### Assignment
Looking at the entries below, how many lines include the word "intelligence"? Answer with the number alone.

(Excerpts from a dataset)

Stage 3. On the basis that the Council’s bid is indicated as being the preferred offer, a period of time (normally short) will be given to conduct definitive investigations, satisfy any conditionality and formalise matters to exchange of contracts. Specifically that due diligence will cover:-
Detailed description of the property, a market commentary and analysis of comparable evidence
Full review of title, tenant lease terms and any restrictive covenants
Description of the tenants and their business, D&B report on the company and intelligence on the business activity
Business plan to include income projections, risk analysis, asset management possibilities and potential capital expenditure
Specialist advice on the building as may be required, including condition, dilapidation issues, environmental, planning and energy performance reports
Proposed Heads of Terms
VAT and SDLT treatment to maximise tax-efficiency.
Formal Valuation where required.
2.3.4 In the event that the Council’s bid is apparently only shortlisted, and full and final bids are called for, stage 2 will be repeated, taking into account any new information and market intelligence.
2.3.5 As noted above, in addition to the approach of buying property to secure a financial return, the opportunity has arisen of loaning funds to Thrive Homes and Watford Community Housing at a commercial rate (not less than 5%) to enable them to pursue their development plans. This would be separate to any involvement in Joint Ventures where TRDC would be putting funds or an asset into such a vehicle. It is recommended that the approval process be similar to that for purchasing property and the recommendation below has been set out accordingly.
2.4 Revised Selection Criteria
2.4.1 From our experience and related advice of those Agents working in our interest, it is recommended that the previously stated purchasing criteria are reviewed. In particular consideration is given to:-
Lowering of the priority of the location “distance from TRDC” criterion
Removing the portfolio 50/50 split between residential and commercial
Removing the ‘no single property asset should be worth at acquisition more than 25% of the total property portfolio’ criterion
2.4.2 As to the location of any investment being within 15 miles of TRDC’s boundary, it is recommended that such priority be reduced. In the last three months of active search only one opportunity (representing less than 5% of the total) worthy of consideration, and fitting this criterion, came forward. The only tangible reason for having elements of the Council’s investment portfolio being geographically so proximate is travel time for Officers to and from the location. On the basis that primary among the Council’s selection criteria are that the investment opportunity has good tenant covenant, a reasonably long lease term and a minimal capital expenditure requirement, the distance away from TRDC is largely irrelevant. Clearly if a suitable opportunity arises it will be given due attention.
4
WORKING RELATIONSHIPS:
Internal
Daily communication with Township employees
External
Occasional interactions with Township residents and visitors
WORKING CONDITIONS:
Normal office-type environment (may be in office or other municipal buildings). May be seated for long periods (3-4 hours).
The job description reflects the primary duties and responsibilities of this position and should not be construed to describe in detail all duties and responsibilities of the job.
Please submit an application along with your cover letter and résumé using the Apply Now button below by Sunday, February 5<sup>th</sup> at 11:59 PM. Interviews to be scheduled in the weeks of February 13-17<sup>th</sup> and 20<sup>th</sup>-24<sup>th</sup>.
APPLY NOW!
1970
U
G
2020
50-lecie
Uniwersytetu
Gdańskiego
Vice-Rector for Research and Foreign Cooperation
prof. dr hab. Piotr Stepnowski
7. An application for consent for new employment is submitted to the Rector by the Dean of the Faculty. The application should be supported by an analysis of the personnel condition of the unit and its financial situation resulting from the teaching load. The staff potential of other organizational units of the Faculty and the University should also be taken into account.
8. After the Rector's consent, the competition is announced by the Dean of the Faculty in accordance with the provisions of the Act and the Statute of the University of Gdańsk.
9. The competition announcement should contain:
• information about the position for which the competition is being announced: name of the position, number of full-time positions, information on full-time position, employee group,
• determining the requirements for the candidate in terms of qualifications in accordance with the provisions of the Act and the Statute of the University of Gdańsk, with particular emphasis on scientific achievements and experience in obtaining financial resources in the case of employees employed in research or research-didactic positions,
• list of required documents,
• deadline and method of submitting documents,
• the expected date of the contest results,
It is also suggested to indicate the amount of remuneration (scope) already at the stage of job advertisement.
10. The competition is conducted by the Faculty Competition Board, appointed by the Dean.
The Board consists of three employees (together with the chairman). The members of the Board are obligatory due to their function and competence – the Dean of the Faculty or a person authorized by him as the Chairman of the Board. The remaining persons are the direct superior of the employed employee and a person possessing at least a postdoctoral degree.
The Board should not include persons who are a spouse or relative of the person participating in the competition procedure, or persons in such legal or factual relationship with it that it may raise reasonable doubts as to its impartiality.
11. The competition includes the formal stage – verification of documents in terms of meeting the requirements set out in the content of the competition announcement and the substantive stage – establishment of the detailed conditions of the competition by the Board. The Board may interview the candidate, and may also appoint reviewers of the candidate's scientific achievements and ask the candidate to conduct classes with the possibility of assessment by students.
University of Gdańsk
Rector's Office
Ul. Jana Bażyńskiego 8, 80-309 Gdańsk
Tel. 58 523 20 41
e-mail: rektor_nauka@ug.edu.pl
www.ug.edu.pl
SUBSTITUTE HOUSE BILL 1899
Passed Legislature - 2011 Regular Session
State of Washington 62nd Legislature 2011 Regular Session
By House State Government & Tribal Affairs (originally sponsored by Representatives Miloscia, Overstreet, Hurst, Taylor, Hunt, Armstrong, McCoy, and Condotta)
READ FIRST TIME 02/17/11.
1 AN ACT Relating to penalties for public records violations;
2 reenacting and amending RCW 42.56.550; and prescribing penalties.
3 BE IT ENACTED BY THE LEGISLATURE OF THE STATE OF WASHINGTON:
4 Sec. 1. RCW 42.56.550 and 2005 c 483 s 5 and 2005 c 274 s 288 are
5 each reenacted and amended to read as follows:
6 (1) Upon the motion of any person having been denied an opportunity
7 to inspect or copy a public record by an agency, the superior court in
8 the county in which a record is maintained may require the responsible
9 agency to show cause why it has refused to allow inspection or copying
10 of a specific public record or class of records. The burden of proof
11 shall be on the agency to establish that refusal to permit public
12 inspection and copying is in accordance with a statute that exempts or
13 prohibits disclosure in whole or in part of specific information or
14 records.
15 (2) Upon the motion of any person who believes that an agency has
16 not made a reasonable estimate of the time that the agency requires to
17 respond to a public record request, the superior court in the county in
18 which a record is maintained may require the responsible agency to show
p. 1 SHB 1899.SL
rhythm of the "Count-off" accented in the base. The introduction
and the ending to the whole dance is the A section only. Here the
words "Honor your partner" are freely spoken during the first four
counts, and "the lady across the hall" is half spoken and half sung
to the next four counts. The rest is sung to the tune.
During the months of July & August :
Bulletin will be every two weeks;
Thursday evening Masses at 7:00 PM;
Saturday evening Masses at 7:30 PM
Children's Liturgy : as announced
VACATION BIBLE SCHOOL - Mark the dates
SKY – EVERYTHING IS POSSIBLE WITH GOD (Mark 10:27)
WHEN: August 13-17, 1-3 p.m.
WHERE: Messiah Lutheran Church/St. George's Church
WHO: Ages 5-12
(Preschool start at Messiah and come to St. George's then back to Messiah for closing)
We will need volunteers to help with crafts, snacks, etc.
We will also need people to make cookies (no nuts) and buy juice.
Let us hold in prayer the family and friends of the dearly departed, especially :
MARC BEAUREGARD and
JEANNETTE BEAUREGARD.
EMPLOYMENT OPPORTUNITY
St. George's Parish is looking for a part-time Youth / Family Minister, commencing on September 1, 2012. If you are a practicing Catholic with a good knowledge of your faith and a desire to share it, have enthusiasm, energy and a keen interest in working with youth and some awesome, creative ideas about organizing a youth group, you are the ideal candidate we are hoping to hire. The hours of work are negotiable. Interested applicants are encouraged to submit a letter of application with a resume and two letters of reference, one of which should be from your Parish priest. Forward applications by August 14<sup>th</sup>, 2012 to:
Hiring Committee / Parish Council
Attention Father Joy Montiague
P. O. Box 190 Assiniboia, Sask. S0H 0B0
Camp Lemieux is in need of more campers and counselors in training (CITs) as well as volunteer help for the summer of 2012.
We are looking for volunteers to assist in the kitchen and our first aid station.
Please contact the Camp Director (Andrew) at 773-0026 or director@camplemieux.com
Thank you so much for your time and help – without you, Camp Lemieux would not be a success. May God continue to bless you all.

### Final answer
2